— Обязательные задания —
A) Перечислите всех элегиков 1820-х годов, которых отрывок ниже называет по имени.
B) Ответьте по отрывку ниже на три вопроса, отмечая ответы так же, как вопросы:
(i) В каком году Д. И. Чубинашвили напечатал послание Бартдинского «К князю Г. Л. Дадиану Мингрельскому»?
(ii) Какая часть «Опытов в стихах» вышла в свет?
(iii) Кто в 1960-е годы привел дополнительные доводы в пользу авторства Г. Дадиани?

— Отрывок —

===

Здесь нет ни одного слова или образа, который бы не был повторен многократно в лирической поэзии 1820-х годов (кроме разве что выражения «в роскошной области романов»). Это почерпнуто почти в готовом виде из общего репертуара лирических моделей и формул, уже накопившегося в результате деятельности элегиков 1820-х годов — Батюшкова, Жуковского, Пушкина и поэтов его круга. Кажется, сама судьба готовила Ипполита Бартдинского к роли переводчика, как это произошло с десятками его современников и собратьев по перу, лишенных творческой оригинальности и заимствовавших у поэтов-творцов материалы для своих вдохновений.

2

Было бы важно знать, каким образом совершился этот переход и что навело Бартдинского на мысль обратиться именно к грузинской поэзии. Но как раз об этом мы ничего не знаем. В 1830-е годы имя Бартдинского исчезает со страниц печатных изданий. Оно всплывает и привлекает к себе внимание лишь в 1845–1846 гг., когда появляется его перевод из «Витязя», вызвавший полемику, и почти одновременно выходит первая часть «Опытов в стихах» (вторая часть так и не появилась). В 1846 г. Д. И. Чубинашвили, уже получивший известность как знаток и исследователь грузинской литературы, печатает послание Бартдинского «К князю Г. Л. Дадиану Мингрельскому», пояснив, что оно получено им от самого автора, который приглашает своего адресата «как поэта и соотечественника Руставели» «соединить с ним свои труды для перевода “Барсовой кожи”»:

    Я чувствую влиянье благодати,
    И, может быть, заветную скрижаль
    Исторгнем мы из тех скупых объятий,
    Которым прошлого для будущего жаль,
    Пора, пора сломать печать забвенья
    И в глушь веков промять себе следы,
    Дай руку мне, товарищ песнопенья;
    Идем к ключу испить живой воды8.

Стихи эти были написаны, конечно, не в 1846 году, а ранее, и Чубинашвили печатал их вовсе не случайно: он раскрывал имя непосредственного помощника и консультанта переводчика. Григола Дадиани как автора подстрочного перевода называл и А. Н. Муравьев, знавший Дадиани лично; во время своего путешествия по Грузии он имел случай наблюдать, как молодой грузинский офицер, сопровождавший его в Мингрелию, с энтузиазмом разыскивал и переводил путешественнику древнегрузинские надписи9. Это свидетельство, однако, прошло незамеченным или не вызвало доверия, и консультантом Бартдинского был объявлен сам Чубинашвили; такое мнение, поддержанное в 1870-е гг. В. Р. Зотовым10, было затем принято и держалось вплоть до 1960-х годов, когда Л. Н. Андгуладзе привела ряд дополнительных доводов в пользу авторства Г. Дадиани. Она привлекла свидетельство Муравьева и проанализировала стихотворное послание Дадиани Александру Чавчавадзе, в котором речь шла как раз о переводе «Витязя» на русский язык11. Сейчас вряд ли можно сомневаться, что вдохновителем Бартдинского был именно Дадиани.

===

— Перечень данных —

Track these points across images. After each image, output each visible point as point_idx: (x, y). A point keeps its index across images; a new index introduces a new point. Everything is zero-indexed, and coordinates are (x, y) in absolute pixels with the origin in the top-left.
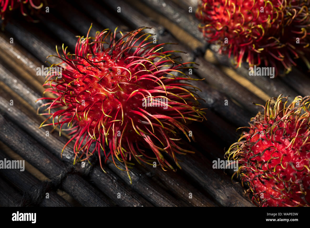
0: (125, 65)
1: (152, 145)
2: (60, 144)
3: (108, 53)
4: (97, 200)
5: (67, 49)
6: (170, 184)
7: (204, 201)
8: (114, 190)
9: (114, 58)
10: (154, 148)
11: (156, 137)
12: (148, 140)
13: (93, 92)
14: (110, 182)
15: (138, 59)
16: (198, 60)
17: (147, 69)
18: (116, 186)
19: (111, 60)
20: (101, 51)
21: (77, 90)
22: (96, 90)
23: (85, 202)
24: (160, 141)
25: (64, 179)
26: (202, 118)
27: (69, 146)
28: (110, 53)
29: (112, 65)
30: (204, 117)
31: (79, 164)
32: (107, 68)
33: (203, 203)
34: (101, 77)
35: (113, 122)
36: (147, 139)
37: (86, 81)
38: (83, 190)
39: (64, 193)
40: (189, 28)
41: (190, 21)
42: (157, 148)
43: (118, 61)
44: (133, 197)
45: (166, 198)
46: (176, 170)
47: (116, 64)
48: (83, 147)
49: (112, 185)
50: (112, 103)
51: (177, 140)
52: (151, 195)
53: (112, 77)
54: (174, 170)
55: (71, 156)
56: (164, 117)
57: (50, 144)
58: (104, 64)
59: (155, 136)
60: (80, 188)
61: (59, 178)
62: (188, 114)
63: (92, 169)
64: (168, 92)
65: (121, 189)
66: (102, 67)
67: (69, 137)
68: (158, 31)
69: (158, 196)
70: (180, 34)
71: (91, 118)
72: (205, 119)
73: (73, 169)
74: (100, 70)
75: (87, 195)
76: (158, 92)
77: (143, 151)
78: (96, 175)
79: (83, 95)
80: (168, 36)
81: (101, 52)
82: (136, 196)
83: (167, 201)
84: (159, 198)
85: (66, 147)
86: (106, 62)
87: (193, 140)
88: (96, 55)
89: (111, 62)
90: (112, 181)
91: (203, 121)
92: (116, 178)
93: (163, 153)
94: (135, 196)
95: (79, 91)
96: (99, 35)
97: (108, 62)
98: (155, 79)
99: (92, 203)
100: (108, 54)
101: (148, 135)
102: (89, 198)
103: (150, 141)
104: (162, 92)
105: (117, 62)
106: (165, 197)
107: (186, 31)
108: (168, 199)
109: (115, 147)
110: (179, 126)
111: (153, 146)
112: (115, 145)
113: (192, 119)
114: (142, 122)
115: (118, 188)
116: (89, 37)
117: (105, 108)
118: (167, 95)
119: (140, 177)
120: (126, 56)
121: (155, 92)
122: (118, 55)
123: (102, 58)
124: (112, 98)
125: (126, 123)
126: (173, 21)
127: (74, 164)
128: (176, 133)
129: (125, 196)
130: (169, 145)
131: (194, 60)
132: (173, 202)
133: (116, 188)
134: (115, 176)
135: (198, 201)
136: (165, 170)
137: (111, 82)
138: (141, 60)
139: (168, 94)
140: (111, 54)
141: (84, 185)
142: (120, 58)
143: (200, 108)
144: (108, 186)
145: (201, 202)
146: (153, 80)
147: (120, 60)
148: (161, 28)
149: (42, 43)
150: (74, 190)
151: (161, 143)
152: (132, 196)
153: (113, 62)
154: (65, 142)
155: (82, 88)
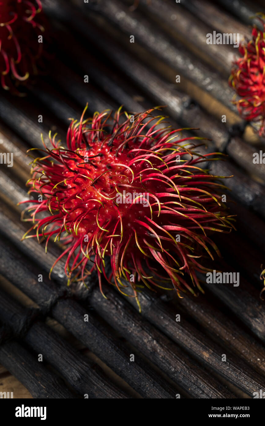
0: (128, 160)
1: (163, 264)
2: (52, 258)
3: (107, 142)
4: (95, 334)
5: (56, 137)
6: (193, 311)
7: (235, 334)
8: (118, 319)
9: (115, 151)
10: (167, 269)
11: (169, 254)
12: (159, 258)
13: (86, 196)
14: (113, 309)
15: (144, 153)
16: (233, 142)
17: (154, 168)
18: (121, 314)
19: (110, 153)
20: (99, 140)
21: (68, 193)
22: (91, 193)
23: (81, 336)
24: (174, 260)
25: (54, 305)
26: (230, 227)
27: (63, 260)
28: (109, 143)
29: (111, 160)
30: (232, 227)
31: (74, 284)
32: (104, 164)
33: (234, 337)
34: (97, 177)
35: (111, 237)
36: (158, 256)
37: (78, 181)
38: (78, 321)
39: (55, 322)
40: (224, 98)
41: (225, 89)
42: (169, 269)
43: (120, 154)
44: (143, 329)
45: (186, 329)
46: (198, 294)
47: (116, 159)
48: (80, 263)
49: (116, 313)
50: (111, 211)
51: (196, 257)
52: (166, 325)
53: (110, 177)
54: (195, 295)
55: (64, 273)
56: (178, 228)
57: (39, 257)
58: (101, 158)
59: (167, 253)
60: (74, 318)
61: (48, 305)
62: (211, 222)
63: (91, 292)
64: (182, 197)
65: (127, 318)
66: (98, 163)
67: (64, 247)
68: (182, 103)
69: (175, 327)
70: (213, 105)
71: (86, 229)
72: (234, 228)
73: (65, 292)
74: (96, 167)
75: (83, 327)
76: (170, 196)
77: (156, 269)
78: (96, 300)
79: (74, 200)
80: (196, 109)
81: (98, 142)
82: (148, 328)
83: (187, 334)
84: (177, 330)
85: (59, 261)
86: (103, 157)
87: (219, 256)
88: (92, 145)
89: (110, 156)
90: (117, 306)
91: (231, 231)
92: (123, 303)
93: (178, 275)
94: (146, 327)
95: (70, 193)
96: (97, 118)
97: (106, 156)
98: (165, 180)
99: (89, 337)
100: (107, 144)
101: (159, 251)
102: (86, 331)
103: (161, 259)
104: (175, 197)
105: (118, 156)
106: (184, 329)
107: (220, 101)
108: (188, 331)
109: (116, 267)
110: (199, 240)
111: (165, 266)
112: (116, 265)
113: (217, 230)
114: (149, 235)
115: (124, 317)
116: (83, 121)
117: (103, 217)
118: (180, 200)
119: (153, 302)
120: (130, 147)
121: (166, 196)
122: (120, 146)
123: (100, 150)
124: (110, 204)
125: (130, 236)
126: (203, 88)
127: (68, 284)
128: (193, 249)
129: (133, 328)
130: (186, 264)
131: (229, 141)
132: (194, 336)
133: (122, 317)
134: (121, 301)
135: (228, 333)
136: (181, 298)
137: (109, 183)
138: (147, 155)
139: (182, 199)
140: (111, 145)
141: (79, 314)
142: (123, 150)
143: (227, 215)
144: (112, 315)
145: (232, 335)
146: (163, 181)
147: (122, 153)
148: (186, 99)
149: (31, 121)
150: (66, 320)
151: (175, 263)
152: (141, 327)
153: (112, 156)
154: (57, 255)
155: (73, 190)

===

— Ответы к заданиям —
A) Батюшков, Жуковский, Пушкин

B)
(i) В 1846 году.
(ii) Первая часть.
(iii) Л. Н. Андгуладзе.